Dans Excursion dans les collections : l’image à la maison, l’évolution des appareils optiques à vocation commerciale, de la lanterne magique aux caméras modernes, est présentée avec divers spécimens. Enfin, l’installation vidéo Rumba Spaces, des artistes David N. Bernatchez et Sammy Baloji, célèbre la rumba congolaise.

À noter que, hormis ces rétrospectives, cycles et expositions, la direction de la Cinémathèque entend pour l’heure monter des programmations un mois à la fois, histoire de se donner de la latitude et de voir venir.
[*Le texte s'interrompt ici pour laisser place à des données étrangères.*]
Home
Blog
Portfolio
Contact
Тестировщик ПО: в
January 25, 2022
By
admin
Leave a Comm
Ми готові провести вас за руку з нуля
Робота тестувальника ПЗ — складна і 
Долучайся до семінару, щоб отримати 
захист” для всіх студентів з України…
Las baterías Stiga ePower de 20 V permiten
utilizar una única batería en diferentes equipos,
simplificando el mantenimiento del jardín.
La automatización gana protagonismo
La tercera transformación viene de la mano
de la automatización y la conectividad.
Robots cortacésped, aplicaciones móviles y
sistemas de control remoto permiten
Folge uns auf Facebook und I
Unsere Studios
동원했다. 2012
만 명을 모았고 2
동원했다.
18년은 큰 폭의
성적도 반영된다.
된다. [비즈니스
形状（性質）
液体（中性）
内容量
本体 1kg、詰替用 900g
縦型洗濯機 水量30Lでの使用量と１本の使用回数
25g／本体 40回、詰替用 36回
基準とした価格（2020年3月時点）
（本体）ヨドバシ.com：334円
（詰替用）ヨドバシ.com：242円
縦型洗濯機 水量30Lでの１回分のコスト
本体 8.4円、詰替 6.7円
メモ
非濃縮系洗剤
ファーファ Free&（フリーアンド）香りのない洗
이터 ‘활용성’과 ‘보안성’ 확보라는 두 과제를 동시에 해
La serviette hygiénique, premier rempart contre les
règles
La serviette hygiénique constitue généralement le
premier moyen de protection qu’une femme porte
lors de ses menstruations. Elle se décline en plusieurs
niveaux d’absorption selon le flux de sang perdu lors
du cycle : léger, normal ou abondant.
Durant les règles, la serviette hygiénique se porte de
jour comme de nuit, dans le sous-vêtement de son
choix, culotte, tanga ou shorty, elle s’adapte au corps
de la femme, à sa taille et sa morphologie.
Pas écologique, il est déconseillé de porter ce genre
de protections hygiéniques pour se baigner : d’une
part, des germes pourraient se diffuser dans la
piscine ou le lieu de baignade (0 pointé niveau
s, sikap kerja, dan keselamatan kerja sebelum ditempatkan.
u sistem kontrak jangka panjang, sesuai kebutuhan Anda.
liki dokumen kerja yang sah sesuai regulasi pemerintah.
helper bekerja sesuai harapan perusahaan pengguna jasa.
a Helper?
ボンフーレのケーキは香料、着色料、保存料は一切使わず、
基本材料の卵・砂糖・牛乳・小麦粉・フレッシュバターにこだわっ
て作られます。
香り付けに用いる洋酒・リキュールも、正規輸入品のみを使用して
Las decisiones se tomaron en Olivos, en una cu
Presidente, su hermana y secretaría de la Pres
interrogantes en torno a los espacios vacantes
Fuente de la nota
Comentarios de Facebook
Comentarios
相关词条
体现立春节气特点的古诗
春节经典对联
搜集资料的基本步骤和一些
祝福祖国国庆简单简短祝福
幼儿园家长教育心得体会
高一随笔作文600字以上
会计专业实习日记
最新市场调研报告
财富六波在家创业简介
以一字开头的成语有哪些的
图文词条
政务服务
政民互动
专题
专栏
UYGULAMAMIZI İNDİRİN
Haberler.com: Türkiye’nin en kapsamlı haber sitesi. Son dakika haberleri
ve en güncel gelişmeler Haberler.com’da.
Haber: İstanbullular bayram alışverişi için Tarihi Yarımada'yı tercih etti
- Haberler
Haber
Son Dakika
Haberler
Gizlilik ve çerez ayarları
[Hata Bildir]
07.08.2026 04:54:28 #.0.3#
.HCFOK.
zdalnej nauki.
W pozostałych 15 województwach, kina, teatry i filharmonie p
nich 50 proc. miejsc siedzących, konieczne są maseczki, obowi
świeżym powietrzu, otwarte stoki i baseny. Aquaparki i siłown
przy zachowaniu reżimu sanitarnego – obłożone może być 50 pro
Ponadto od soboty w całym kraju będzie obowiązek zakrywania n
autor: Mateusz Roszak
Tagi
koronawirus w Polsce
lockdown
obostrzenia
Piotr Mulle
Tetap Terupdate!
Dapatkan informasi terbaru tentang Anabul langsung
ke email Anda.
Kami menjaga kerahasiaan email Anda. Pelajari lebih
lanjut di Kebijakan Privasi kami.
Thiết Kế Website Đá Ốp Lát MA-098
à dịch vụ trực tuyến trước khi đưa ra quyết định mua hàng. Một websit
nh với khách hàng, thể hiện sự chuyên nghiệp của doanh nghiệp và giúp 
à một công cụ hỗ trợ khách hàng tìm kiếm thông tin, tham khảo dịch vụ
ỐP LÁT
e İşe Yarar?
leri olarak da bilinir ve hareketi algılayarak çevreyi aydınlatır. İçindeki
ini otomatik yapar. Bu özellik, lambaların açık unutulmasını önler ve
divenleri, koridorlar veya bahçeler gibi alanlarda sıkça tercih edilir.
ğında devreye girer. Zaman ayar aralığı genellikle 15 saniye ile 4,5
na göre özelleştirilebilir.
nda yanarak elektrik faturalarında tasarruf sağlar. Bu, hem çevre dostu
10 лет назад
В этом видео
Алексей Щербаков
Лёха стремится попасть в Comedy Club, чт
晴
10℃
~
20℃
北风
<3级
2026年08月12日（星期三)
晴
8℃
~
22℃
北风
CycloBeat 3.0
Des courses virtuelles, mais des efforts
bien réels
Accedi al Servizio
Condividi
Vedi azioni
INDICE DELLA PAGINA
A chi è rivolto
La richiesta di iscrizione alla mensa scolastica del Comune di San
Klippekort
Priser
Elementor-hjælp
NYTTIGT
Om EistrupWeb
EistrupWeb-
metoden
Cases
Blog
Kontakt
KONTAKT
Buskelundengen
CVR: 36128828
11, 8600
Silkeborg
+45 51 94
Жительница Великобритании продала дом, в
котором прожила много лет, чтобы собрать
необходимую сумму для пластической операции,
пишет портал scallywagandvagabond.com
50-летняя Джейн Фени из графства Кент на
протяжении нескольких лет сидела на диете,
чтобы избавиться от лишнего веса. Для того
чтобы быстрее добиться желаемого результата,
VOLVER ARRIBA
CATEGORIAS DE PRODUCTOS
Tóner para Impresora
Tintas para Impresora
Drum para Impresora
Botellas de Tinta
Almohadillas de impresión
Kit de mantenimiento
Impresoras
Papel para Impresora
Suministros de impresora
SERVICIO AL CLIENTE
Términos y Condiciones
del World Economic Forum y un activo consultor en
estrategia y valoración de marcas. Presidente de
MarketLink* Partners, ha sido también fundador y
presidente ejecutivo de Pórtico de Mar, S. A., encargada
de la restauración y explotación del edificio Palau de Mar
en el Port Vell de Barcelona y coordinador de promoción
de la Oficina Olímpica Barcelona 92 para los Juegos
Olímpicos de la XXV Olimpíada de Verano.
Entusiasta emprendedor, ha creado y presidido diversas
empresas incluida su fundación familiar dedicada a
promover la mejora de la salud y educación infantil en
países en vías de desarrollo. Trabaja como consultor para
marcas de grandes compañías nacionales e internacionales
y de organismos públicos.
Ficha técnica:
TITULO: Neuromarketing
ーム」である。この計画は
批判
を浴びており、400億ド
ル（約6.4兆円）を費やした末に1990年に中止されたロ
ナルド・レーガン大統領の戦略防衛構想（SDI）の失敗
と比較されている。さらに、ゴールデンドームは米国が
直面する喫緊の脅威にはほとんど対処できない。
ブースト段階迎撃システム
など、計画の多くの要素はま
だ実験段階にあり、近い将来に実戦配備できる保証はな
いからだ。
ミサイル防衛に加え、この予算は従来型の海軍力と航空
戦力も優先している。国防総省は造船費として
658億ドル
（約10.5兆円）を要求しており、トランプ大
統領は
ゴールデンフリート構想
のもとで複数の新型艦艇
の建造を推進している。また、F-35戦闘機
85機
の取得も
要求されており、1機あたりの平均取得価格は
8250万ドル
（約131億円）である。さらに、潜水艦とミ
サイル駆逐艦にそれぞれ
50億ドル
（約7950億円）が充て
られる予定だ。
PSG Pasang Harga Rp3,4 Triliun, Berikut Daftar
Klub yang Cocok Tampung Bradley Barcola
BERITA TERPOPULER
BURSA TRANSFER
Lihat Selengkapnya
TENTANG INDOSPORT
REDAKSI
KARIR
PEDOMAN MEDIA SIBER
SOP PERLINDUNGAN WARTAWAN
« La Cinémathèque se porte bien », a assuré Marcel Jean. En effet, bien que les festivals ne louent pas ses salles et que le nombre de billets qu’il lui est désormais possible de vendre soit restreint, la Cinémathèque peut compter sur ses subventions habituelles. Et il y a les revenus locatifs et ceux qui sont issus des activités institutionnelles.

« En fait, a conclu Marcel Jean, ce qui me préoccupe, c’est l’avenir de l’écosystème du cinéma dans son ensemble… Là, ça va, mais qu’en sera-t-il en 2025 quand les gouvernements devront gérer d’importants déficits ? » 

Une collection russe

L’un des très beaux coups réalisés par la Cinémathèque durant le confinement est l’acquisition d’une collection majeure. D’expliquer Marcel Jean : « Il s’agit du fonds de films soviétiques et d’Europe de l’Est de François Lemai. François Lemai est un collectionneur québécois très connu, et très important — suffisamment important pour que l’Université Laval consacre un colloque à sa collection. »

 

Figurent dans le lot des incontournables comme Quand passent les cigognes, de Mikhaïl Kalatozov, Le repentir, de Tenguiz Abouladzé, Va et
regarde
, d’Elem Klimov…

 

« Ce sont des copies 35 mm issues de l’époque du Ouimeto-scope, qui organisait souvent des festivals de films soviétiques […] Cette collection s’est promenée avant que François Lemai l’acquière il y a une dizaine d’années. Ce sont des films sous-titrés en français, il s’agit donc de copies très rares, qui ont une grande valeur. » Présenté vendredi et samedi, Vij, de Constantin Erchov et Gueorgui Kropatchev, un film d’épouvante d’un baroque sublime, est l’un d’eux.


Des publications

Au rayon des publications associées à la Cinémathèque paraît cette semaine l’ouvrage X P Q : Traversée du cinéma expérimental québécois, un livre collectif dirigé par Guillaume Lafleur et le collègue Ralph Elawani, où sont évoquées en entretiens, analyses et documents parfois inédits (telle cette lettre de Claude Gauvreau) plus de 75 années d’avant-garde d’ici.

 

Par ailleurs, la revue Blink Blank, coéditée par la Cinémathèque québécoise et première publication dite « régulière » en langue française entièrement dévolue au cinéma d’animation, publiera en octobre son second numéro.

 

Du côté de la Cinémathèque, on a fait valoir un désir de pu-blier davantage afin que le dialogue entre le cinéma et les cinéphiles se poursuive hors ses murs.